Gute Nacht s’immisce délicatement par la mélodie introductive du piano, sorte d’écho en prémices, tendrement articulé par Elisabeth Leonskaja, qui laisse bientôt retrouver le timbre coloré de Janina Baechle. Gardant à d’autres fins tout brio, le chant est infiniment concentré. La girouette livre bientôt des nuances d’une extrême sensibilité. Et surviennent les Larmes de glace (Gefrorene Tränen)…

Tandis que le piano en cisèle le saisissant désert en une savante ligne claire, un furieux m’invective soudain de fort vilaine façon.
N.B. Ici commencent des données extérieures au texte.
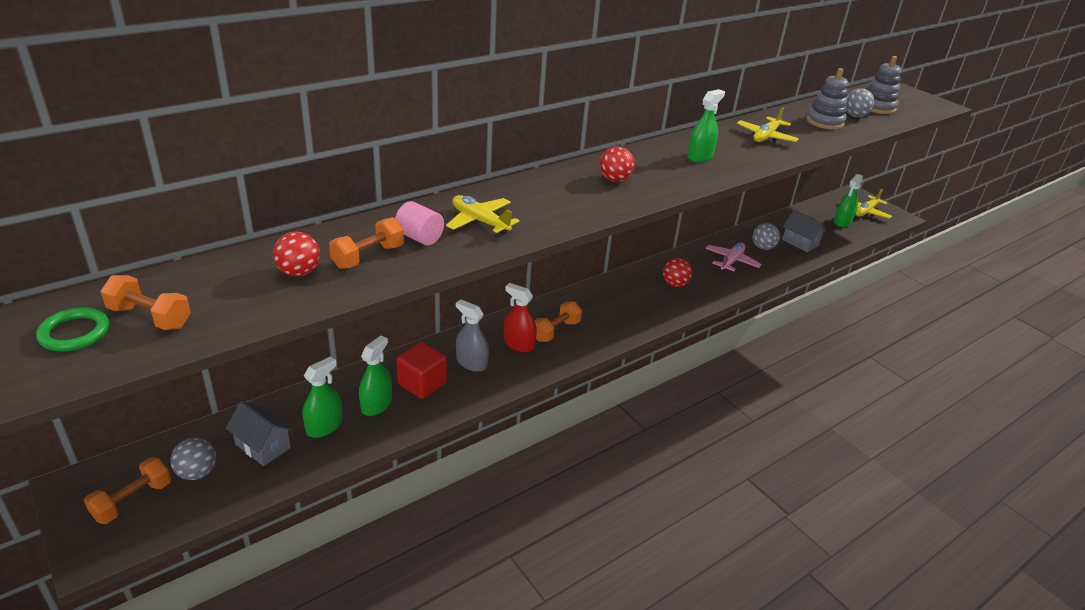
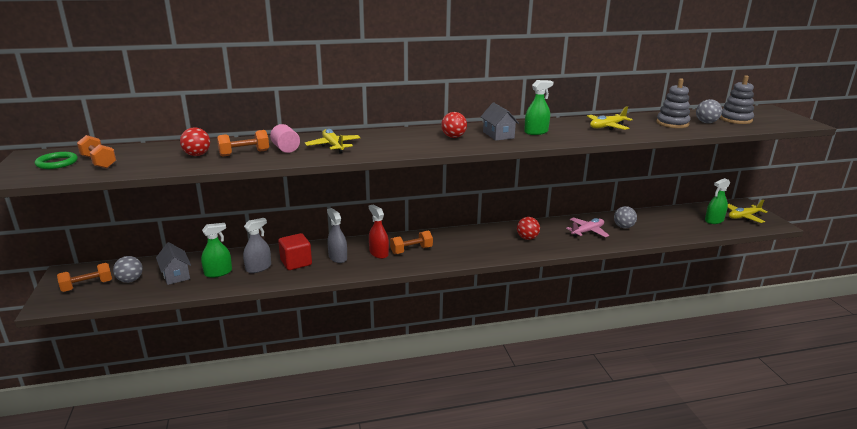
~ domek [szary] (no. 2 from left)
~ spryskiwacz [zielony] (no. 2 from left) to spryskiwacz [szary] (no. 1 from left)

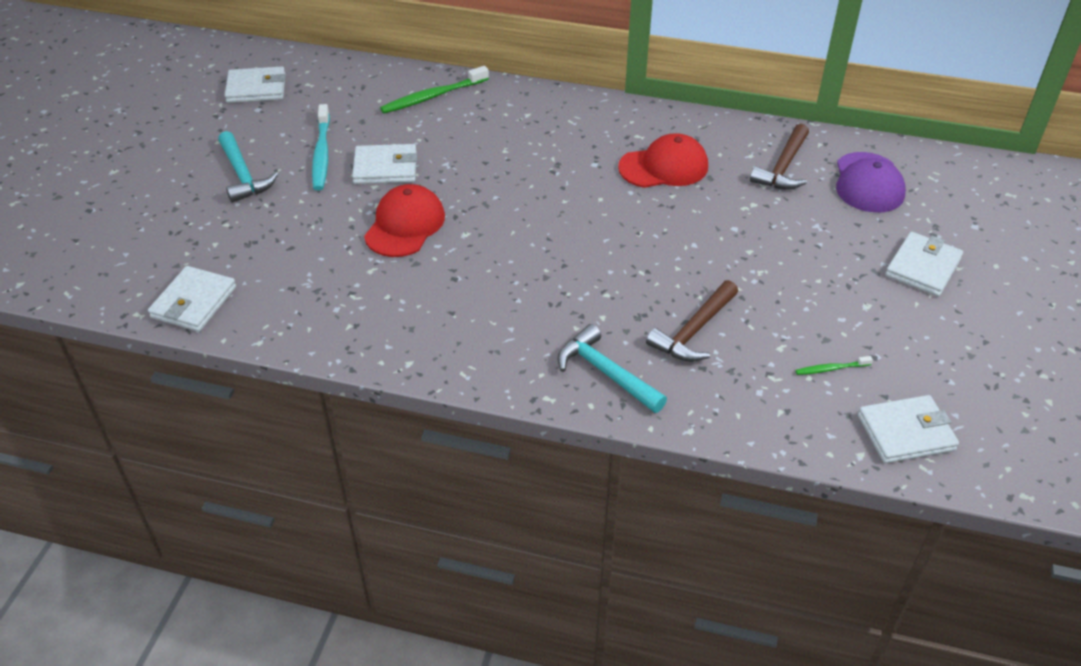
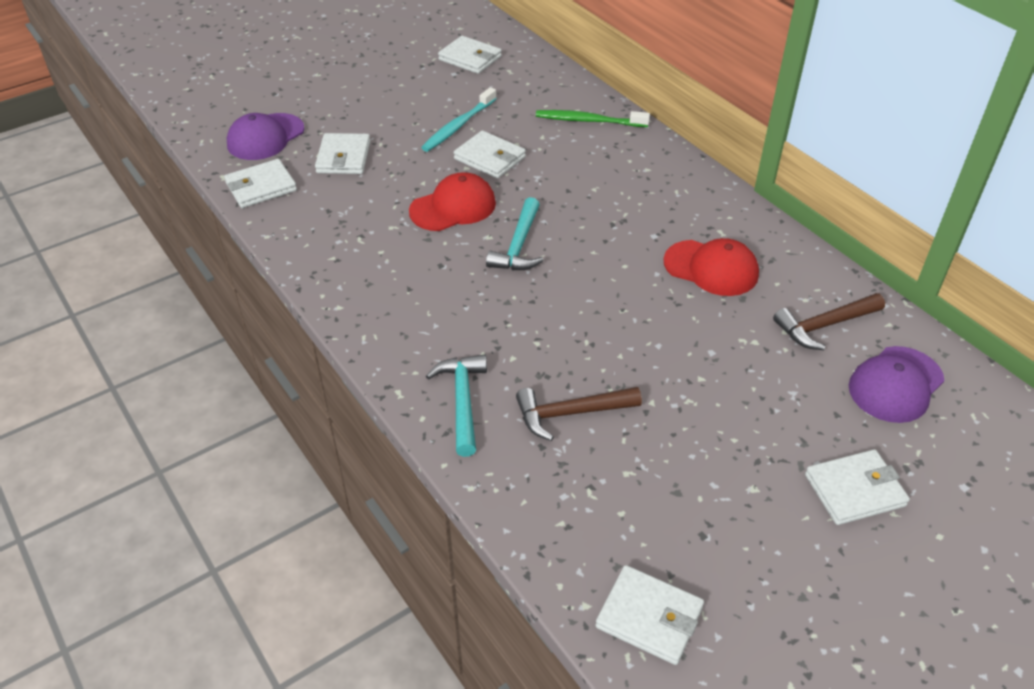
~ młotek [turkusowy] (no. 1 from left in the first image) to młotek [turkusowy] (no. 2 from left)
- szczoteczka do zębów [zielony] (no. 2 from left)
+ czapka [fioletowy] (no. 1 from left)
+ portfel [biały] (no. 2 from left)

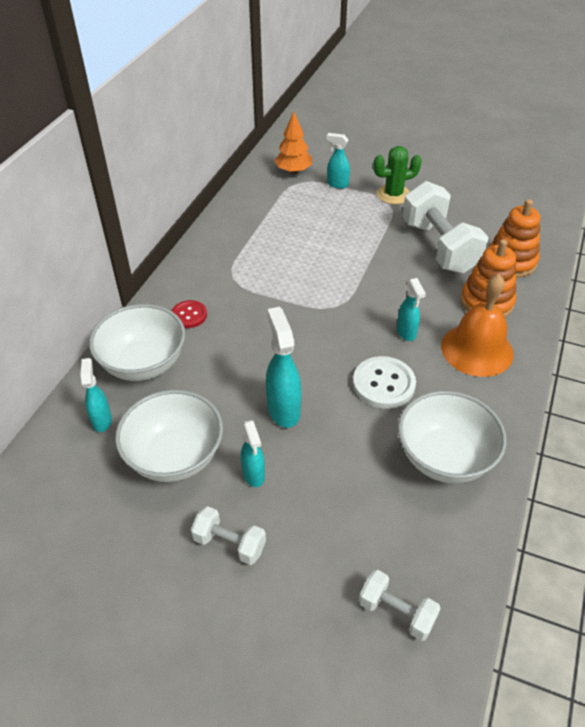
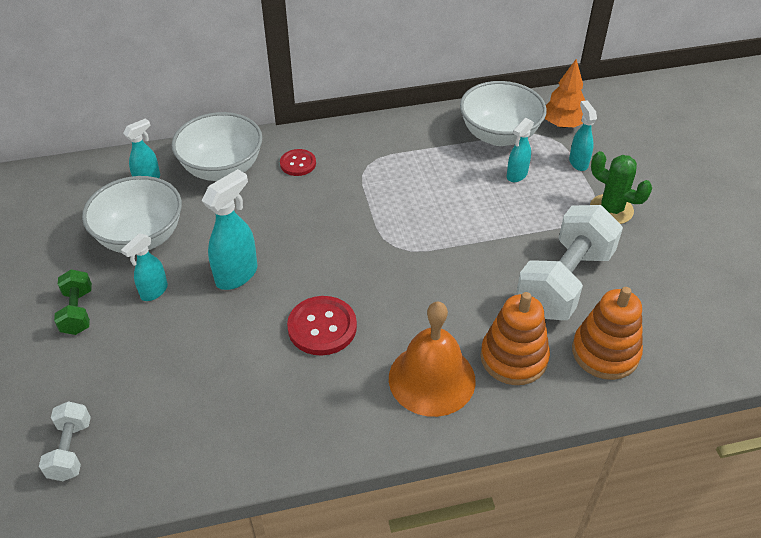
~ spryskiwacz [turkusowy] (no. 5 from left in the first image) to spryskiwacz [turkusowy] (no. 4 from left)
~ guzik [biały] to guzik [czerwony] (no. 2 from left)
~ miska [biały] (no. 3 from left)
~ hantel [biały] (no. 1 from left) to hantel [zielony]

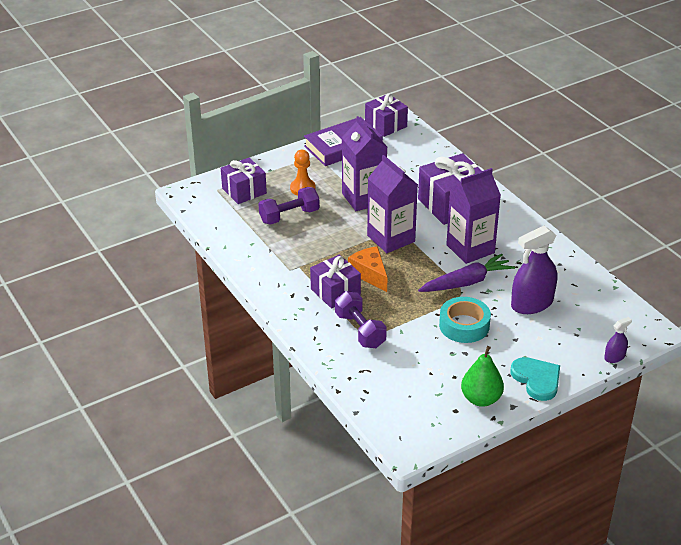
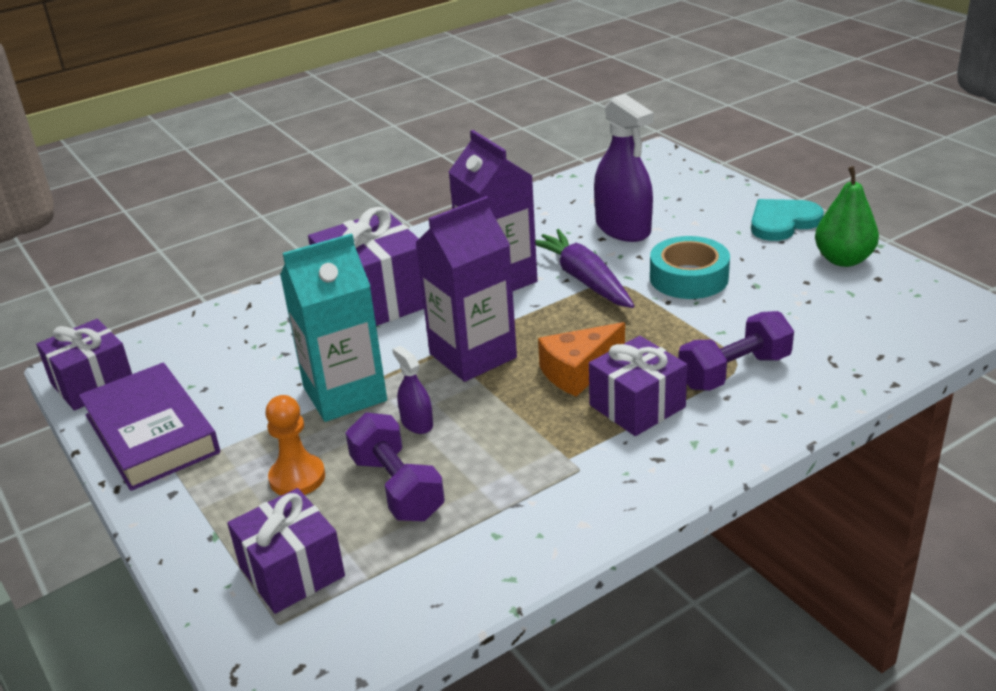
~ karton mleka [fioletowy] (no. 1 from left) to karton mleka [turkusowy]
~ spryskiwacz [fioletowy] (no. 2 from left in the first image) to spryskiwacz [fioletowy] (no. 1 from left)

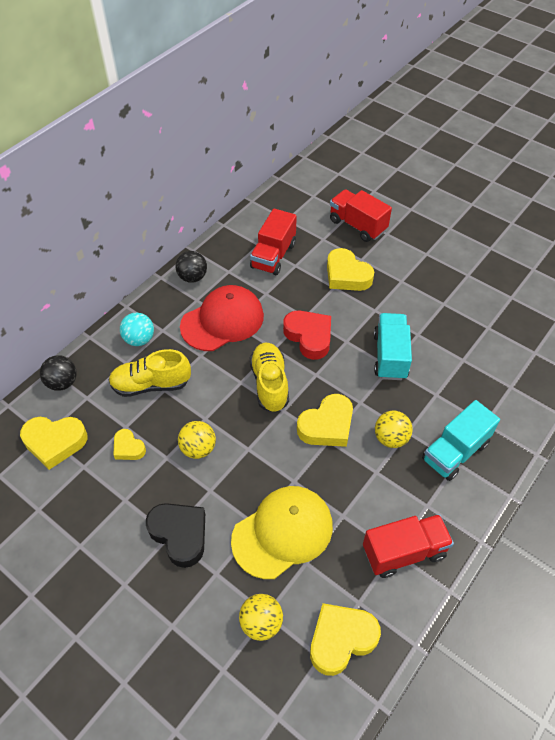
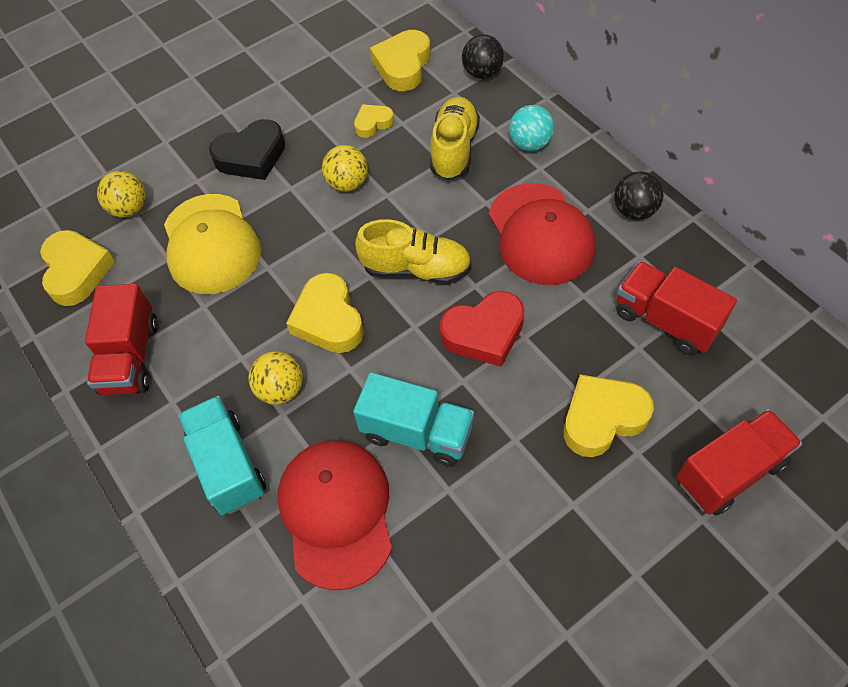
+ czapka [czerwony] (no. 1 from left)

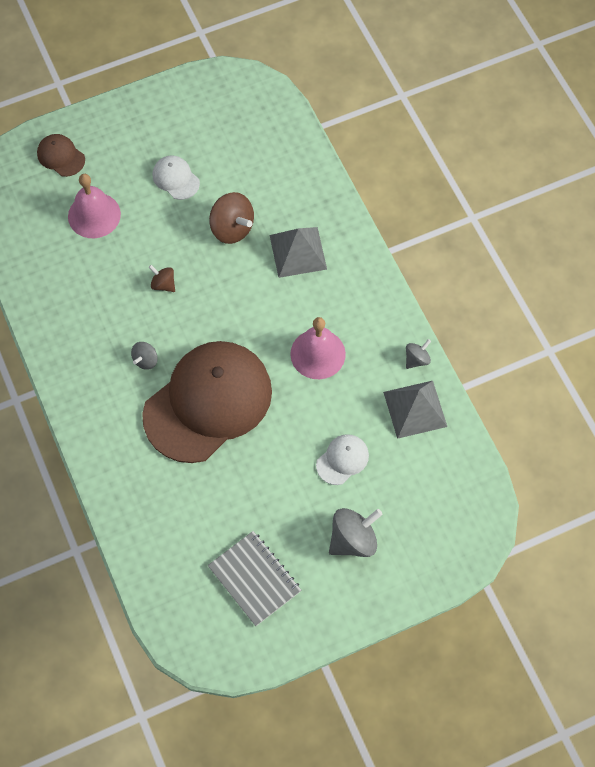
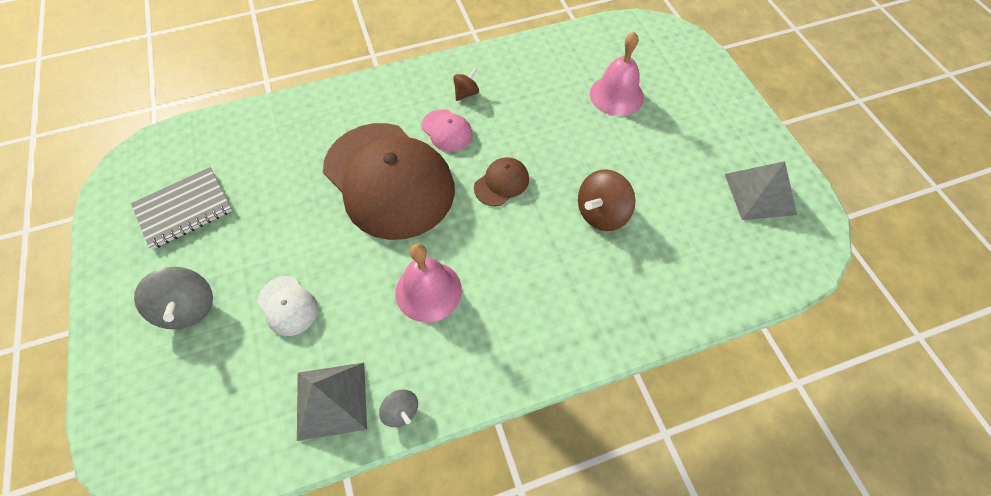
~ czapka [brązowy] (no. 1 from left in the first image) to czapka [brązowy] (no. 2 from left)
- czapka [biały] (no. 1 from left)
~ piramida [szary] (no. 1 from left in the first image) to piramida [szary] (no. 2 from left)
~ bączek [brązowy] (no. 1 from left)
~ bączek [szary] (no. 1 from left) to czapka [różowy]

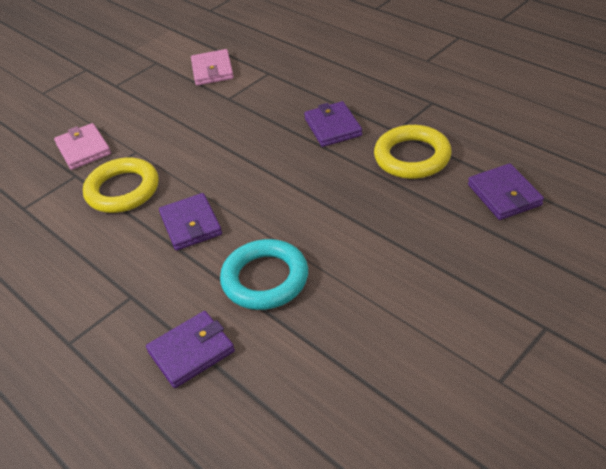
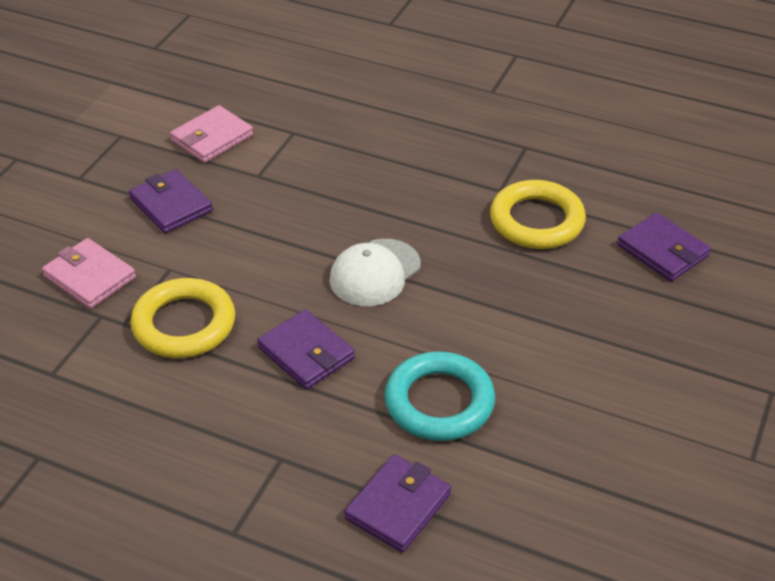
~ portfel [różowy] (no. 2 from left) 75 degrees clockwise
~ portfel [fioletowy] (no. 3 from left in the first image) to portfel [fioletowy] (no. 1 from left)
+ czapka [biały]

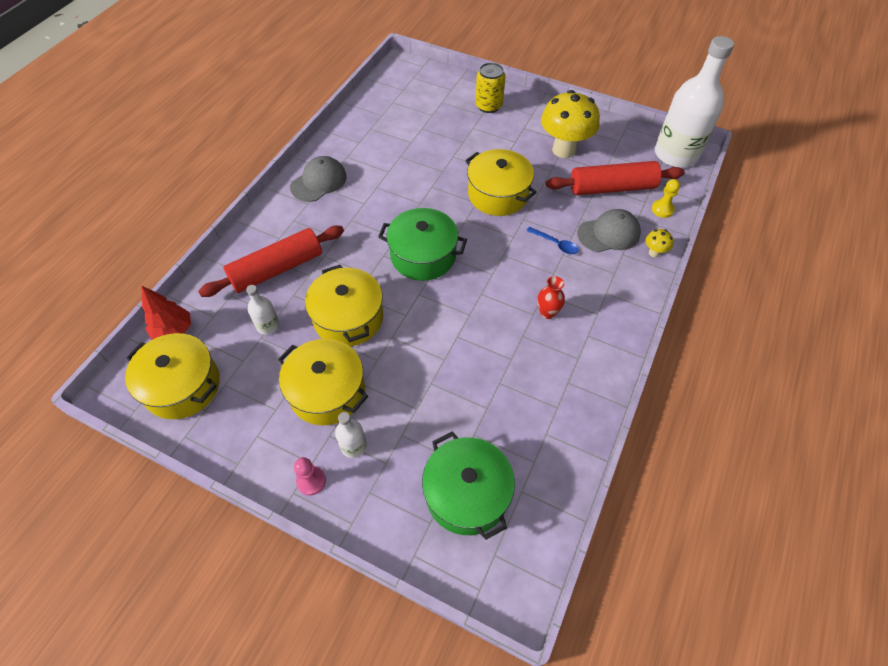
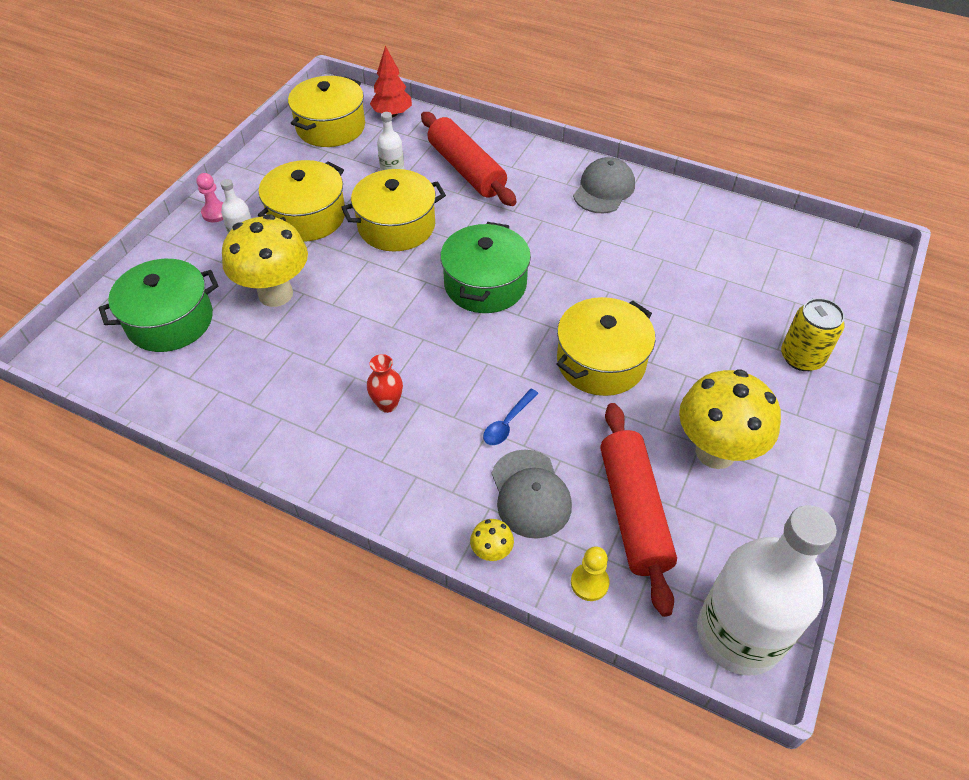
~ czapka [szary] (no. 1 from left in the first image) 105 degrees counterclockwise
+ grzyb [żółty] (no. 1 from left)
Comme beaucoup de mes collègues, je prends quelques notes durant le concert. Sans être mon voisin direct, le bonhomme prétend que cette prise de notes (dont il convient de rappeler qu’elle s’effectue par petits signes silencieusement déposés sur une page au grain souple) l’empêcherait de pleinement goûter le récital. Et de vociférer « c’est insupportable, je ne peux pas me concentrer, cessez d’écrire, où vous croyez-vous ? enfin, tout de même, voyons, c’est insupportable, arrêtez… » à haute et intelligible voix alors même que sur scène l’on chante, face à lui. Goûtez un peu l’absurdité de la situation : ce grossier personnage serait « déconcentré » de voir (et non d’entendre, notez) quelqu’un écrire deux sièges plus loin, sans imaginer que son propre éclat, très sonore, puisse gêner son entourage (voire perturber les artistes)… et c’est immanquablement le cas puisque vers lui se tourne une vingtaine de mélomanes estomaqués. « C’est insupportable » est répété jusqu’à la lie – à croire qu’à le poser lui-même sur scène l’énergumène s’infatuerait d’un monologue de Bernhard ! Il ne se taira qu’au début du Lied suivant, prenant alors une mine de chat indigné, empaillé peut-être…

Erstarrung… engourdi, oui, c’est exactement l’état dans lequel me laisse l’enragé. La violence avec laquelle il me sortit de l’écoute poignarde, coupe le souffle, de sorte qu’il est difficile de retrouver Winterreise, disons-le clairement – difficile seulement, la puissance souterraine de l’interprétation reprenant bien vite le chemin qu’elle trace vers nous. Ainsi la tendresse inquiète du Lindenbaum ravit-elle bientôt l’écoute qu’elle plonge d’autorité dans les funestes présages que l’on sait.

Au sûr dessin de Wasserflut succède la fluidité d’Auf dem Fluße, et ainsi de suite. Elisabeth Leonskaja circonscrit l’expressivité du cycle dans une précieuse demi-teinte ; s’y détachent certains traits sans jamais arborer de sécheresse, d’autres s’y fondant en frimas, en brume, bruine et rosée. De même Janina Baechle bouleverse-t-elle peu à peu en invitant l’oreille au cœur du poème qu’elle « dit » d’un chant toujours sobre – son « Wunderlicher Alter, soll ich mit dir geh’n ? » ne saurait être consolé d’aucune vielle, assurément.

Huit ans après qu’à Vienne Franz Schubert ait composé son Winterreise s’édifiait à Paris la Colonne de Juillet sur la place où l’on sort. À la base de cette colonne une phrase évoque la « …défense des libertés publiques… ». Gageons que l’épaisse neige en aura masqué la gravure au furibond compositeur qui ce soir nous agressa – non, pas Schubert ! mais il se trouve qu’en sus d’être forcenée l’éructante physalie compose (peut-être son chahut indiquait-il son désir qu’on le sût).